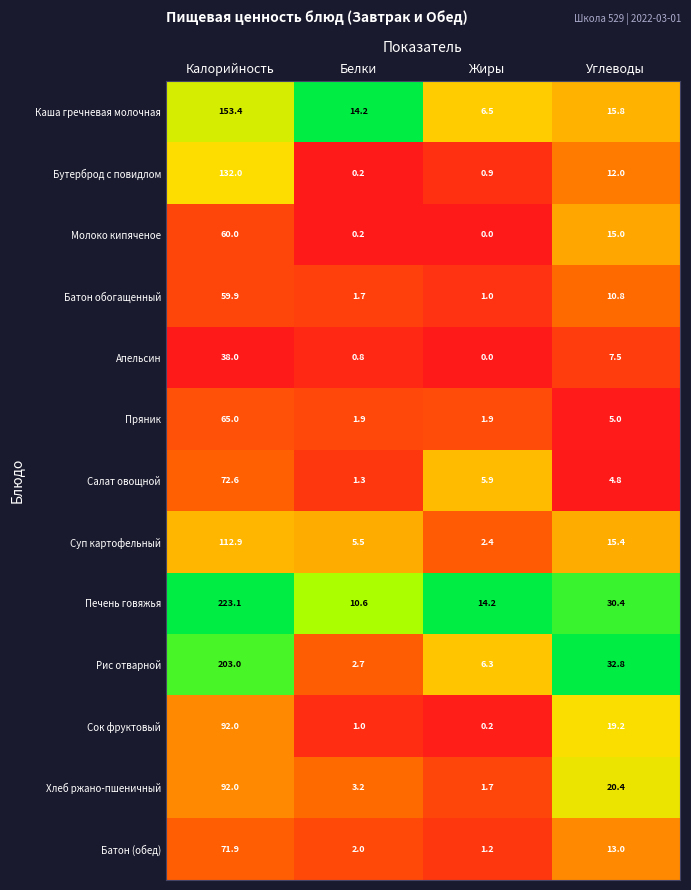

What is the difference between the Бутерброд с повидлом values at Жиры and Калорийность?

131.1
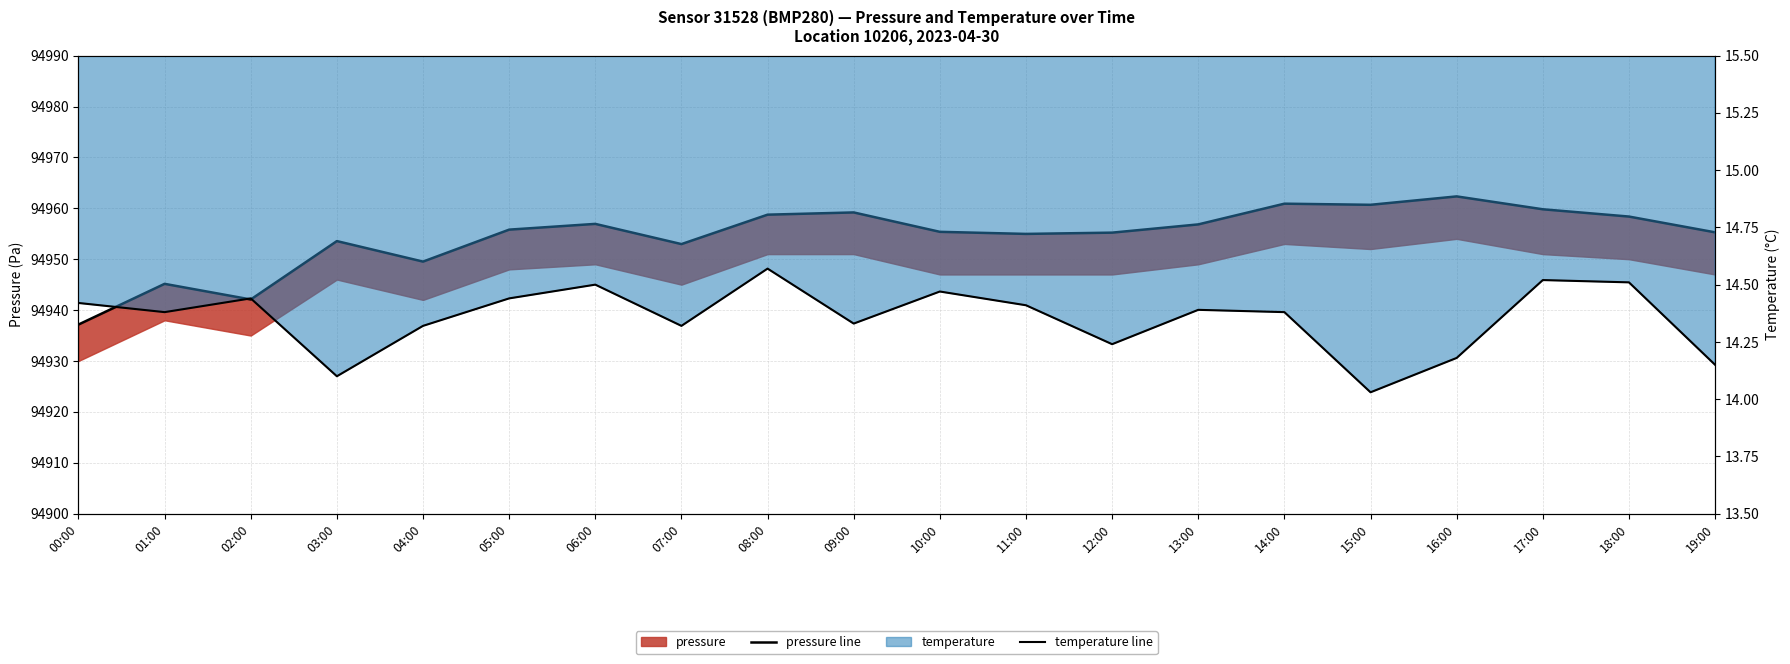

How many lines are shown in the chart?

2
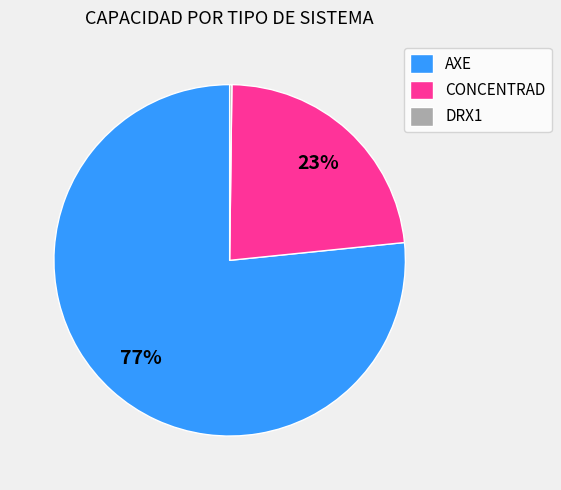

To the nearest percent, what is the average slice percentage?

33%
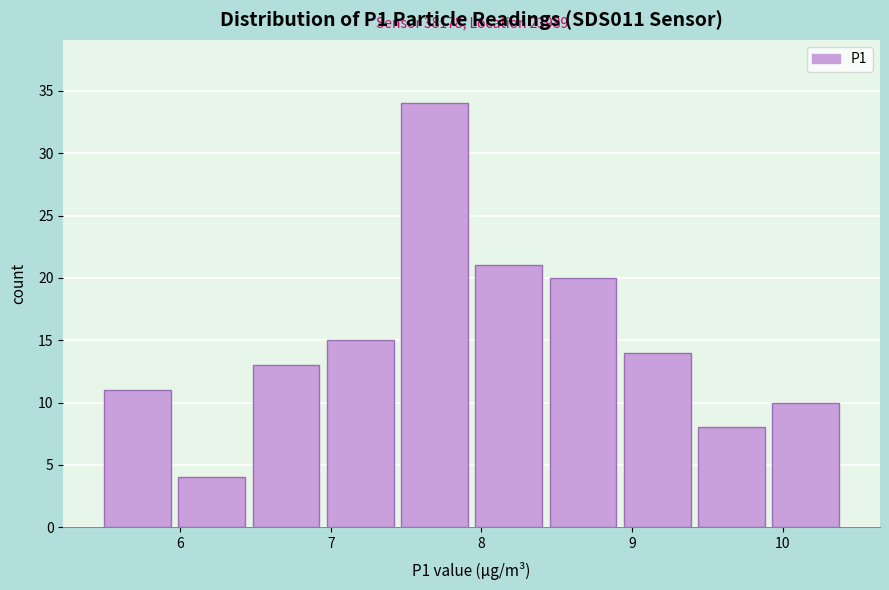

Which range on the x-axis has the tallest bar?

7.4 to 7.9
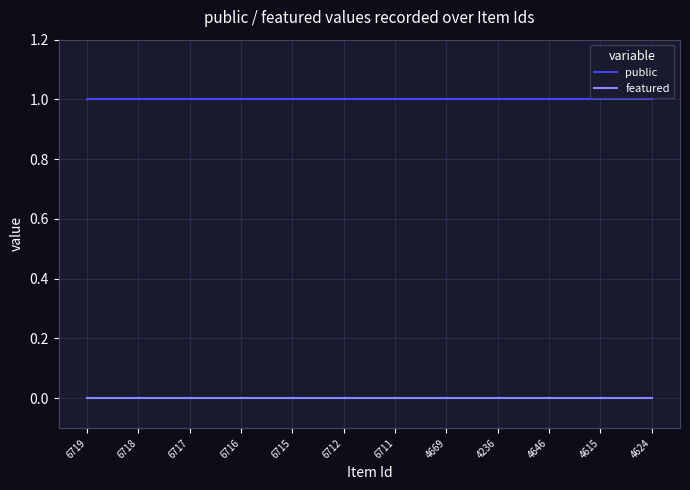

What position from the left is 4646?

10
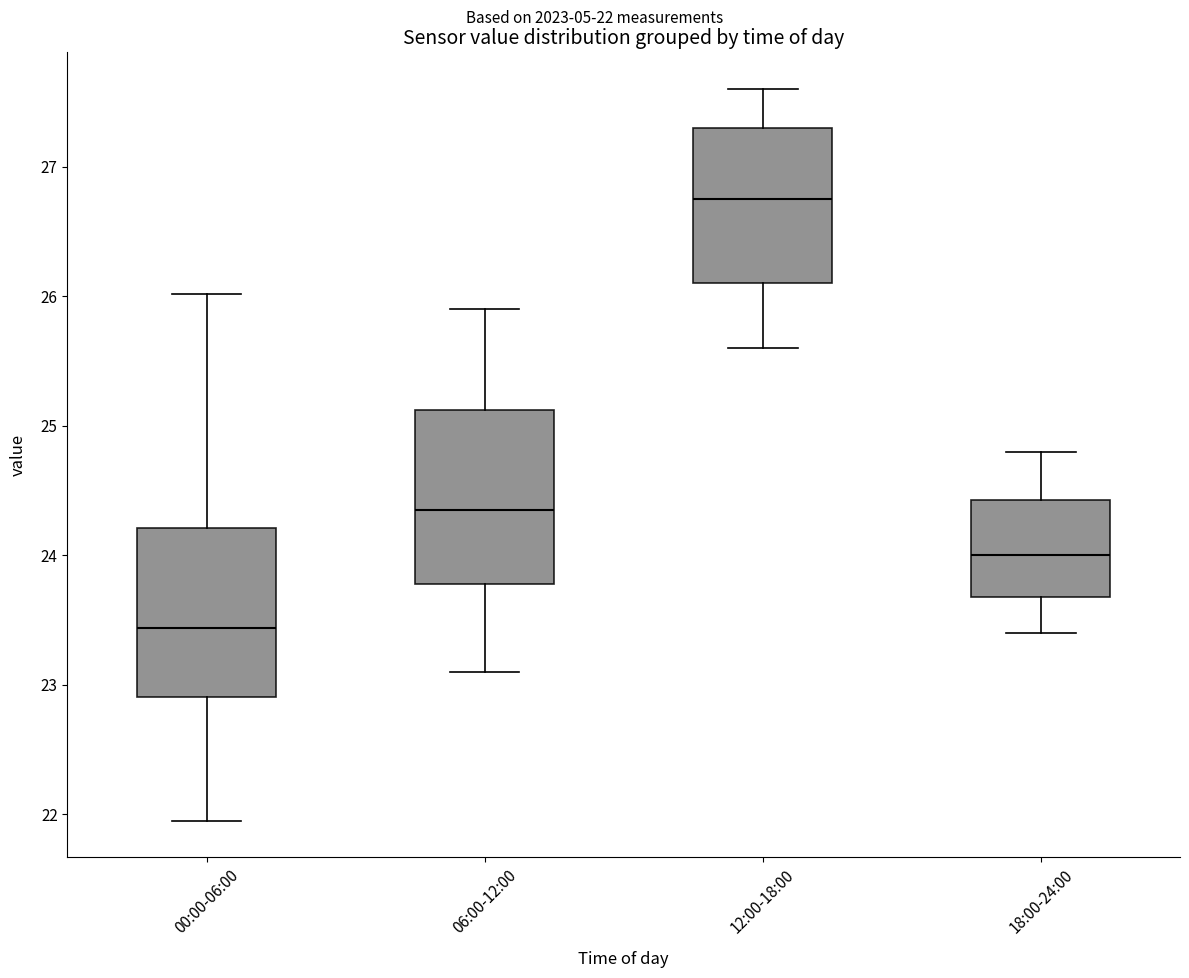

Which box has the highest median line?

12:00-18:00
■ ■ ■
Rewrite all of the entries above with "tallest" changed to "longest" and everything else left the same. Leave the pictures out.

What is the difference between the Бутерброд с повидлом values at Жиры and Калорийность?

131.1

How many lines are shown in the chart?

2

To the nearest percent, what is the average slice percentage?

33%

Which range on the x-axis has the longest bar?

7.4 to 7.9

What position from the left is 4646?

10

Which box has the highest median line?

12:00-18:00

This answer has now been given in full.